L2/12-283

L2/12-283

Source: Mark Davis
Subject: Handling fake Gershayim and Geresh in Hebrew words (UAX #29)
Date: 2012/07/29

Proposed Change

Create a PRI for the following proposed change to UAX #29 in 6.2.1.

Accommodate the use of " and ' in default Hebrew word break. The changes would consist of the following:

1. Create a property value for Hebrew_Letter (HLetter), for Single_Quote (SQuote), and Double_Quote (DQuote).

2. Add rules:

HLetter × SQuote
HLetter × DQuote HLetter
HLetter (SQuote | DQuote) × HLetter

3. Change every other rule as follows:

ALetter to be (ALetter | HLetter)
Mid_Num_Let to be (Mid_Num_Let | SQuote)

Background

When writing Hebrew, it is common practice to use ASCII " and ' instead of the correct characters. However, while those behave correctly in the default Unicode line break, they don't behave correctly in the default Unicode word break. The problem arises when there is Hebrew text in the midst of another language, so the other language's word break is being used.

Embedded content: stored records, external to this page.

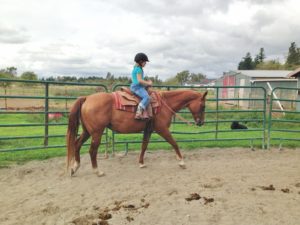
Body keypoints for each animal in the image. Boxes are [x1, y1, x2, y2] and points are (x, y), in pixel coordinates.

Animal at [66, 89, 206, 177]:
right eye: (203, 106)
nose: (201, 122)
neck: (165, 104)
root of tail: (87, 98)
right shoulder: (162, 129)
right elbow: (174, 143)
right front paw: (181, 162)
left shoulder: (148, 130)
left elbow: (144, 146)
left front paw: (141, 163)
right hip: (96, 132)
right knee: (92, 151)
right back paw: (97, 171)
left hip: (87, 131)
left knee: (77, 144)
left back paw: (74, 168)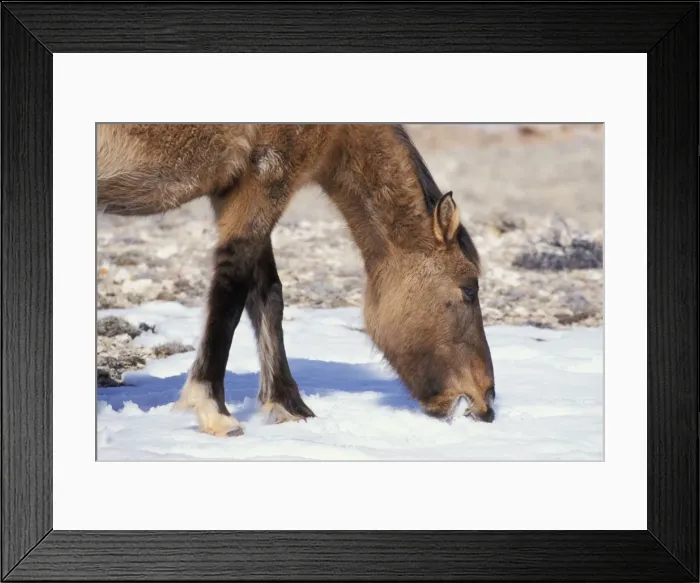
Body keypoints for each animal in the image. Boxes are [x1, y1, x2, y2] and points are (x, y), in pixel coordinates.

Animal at [97, 123, 496, 436]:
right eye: (468, 289)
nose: (487, 401)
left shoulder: (237, 192)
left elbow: (267, 294)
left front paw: (287, 404)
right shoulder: (267, 178)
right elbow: (232, 289)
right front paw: (214, 410)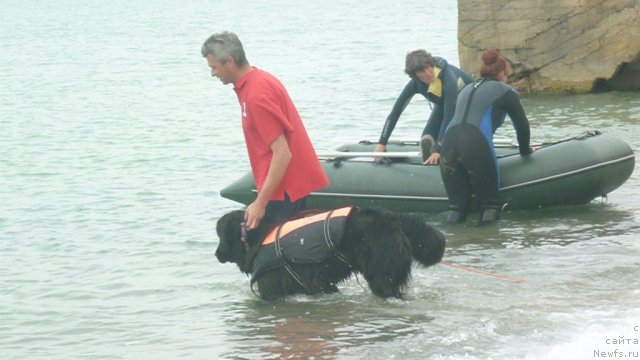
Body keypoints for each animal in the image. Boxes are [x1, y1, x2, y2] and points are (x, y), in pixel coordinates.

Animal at [215, 205, 444, 300]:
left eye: (220, 235)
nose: (216, 254)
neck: (259, 237)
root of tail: (393, 218)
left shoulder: (272, 288)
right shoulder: (320, 284)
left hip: (382, 272)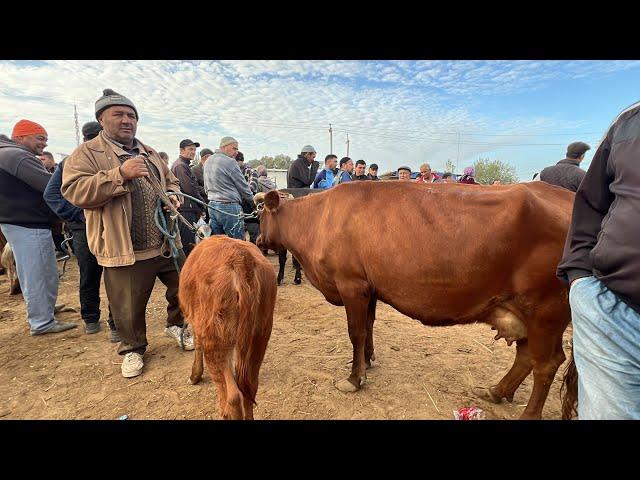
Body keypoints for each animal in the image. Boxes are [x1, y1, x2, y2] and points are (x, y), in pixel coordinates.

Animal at [181, 236, 278, 420]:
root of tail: (241, 258)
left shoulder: (198, 325)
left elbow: (197, 344)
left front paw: (194, 375)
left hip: (215, 341)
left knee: (232, 396)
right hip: (260, 335)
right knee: (250, 386)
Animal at [258, 181, 576, 420]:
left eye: (260, 215)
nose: (259, 241)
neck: (320, 218)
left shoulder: (352, 285)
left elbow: (356, 332)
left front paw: (354, 378)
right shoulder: (369, 288)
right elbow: (369, 327)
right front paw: (368, 362)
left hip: (546, 310)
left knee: (546, 363)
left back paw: (526, 413)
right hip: (526, 311)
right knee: (526, 356)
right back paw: (496, 391)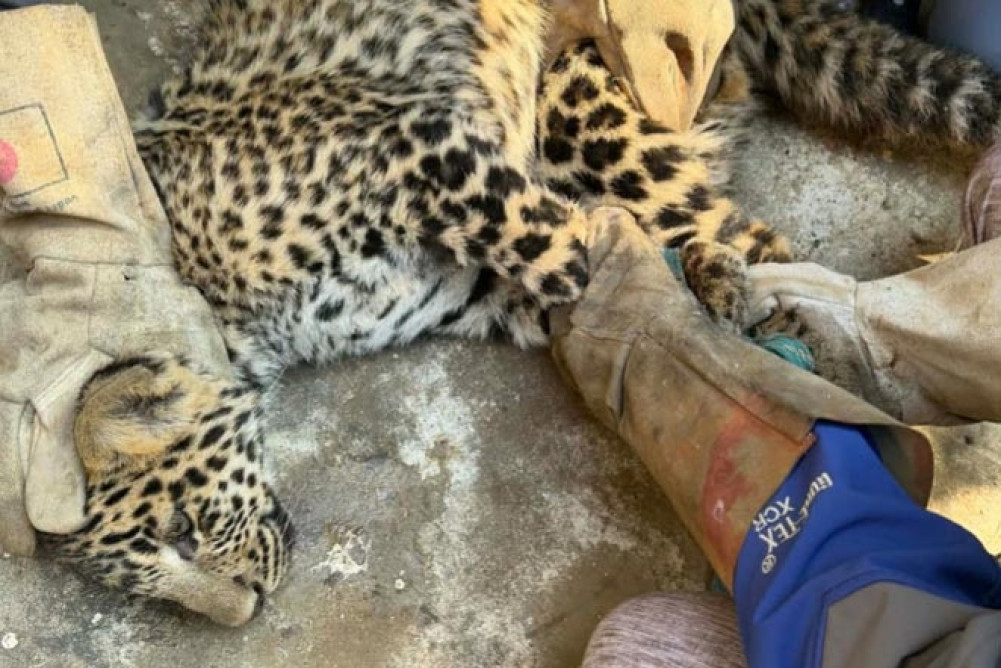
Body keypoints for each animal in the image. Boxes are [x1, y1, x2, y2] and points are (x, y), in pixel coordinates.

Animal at [42, 0, 1001, 624]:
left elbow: (561, 246)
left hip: (586, 103)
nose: (242, 614)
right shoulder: (461, 278)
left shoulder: (423, 153)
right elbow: (583, 288)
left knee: (739, 227)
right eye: (148, 581)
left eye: (184, 528)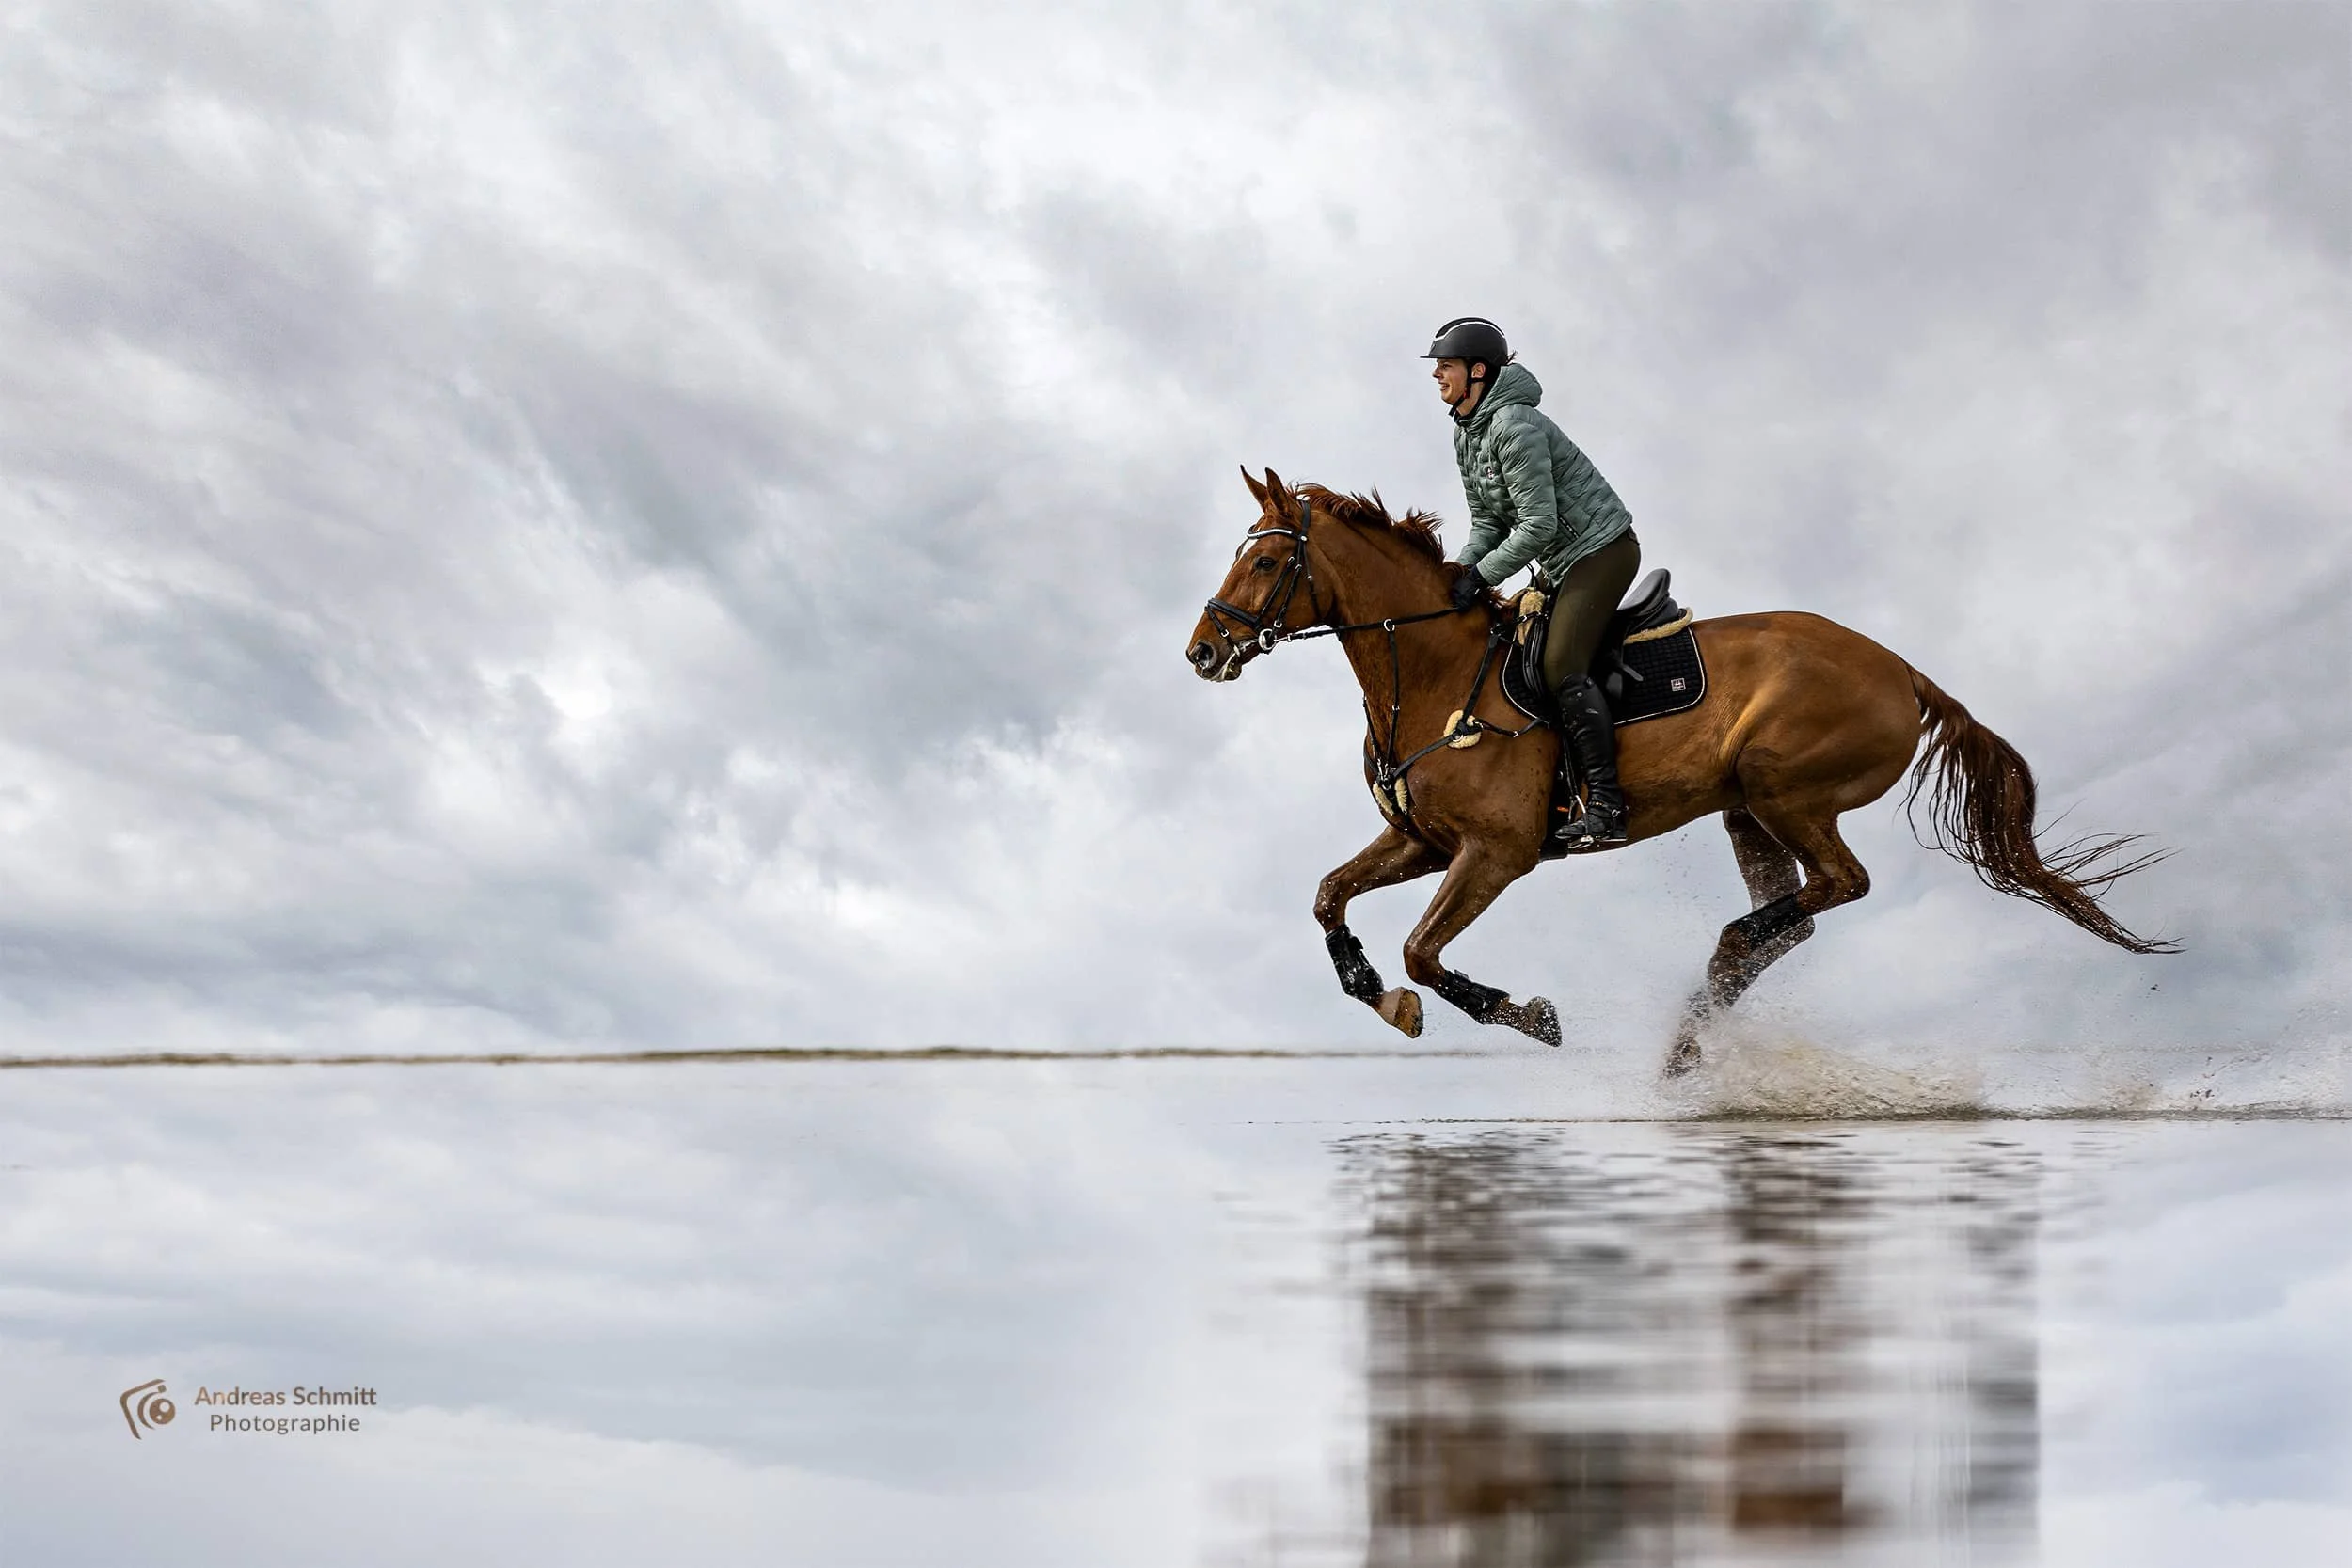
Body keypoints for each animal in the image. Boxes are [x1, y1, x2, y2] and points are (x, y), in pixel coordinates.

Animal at [1185, 469, 2172, 1073]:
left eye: (1266, 559)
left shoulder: (1497, 852)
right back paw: (1696, 1029)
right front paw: (1372, 991)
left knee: (1837, 885)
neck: (1428, 669)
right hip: (1749, 811)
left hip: (1783, 782)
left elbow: (1423, 951)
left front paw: (1520, 1014)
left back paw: (1712, 981)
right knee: (1797, 915)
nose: (1202, 651)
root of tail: (1904, 671)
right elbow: (1328, 895)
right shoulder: (1423, 840)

There are pros and cons to this change. It is a very language-specific change, and we certainly don't want to push all the language-specific changes down to root. On the other hand, other than some minor additional complexity, it shouldn't hurt any other locale; the script makes this unambiguous. So we'd like a PRI item for this to consider whether or not the change would be warranted.

The problem arises in these two cases:

א"ב
א'

While the following case works fine already, and needs no change.

א'ב

The Geresh-equivalent (') can occur medially and finally, while the Gershayim-equivalent (") can occur only medially.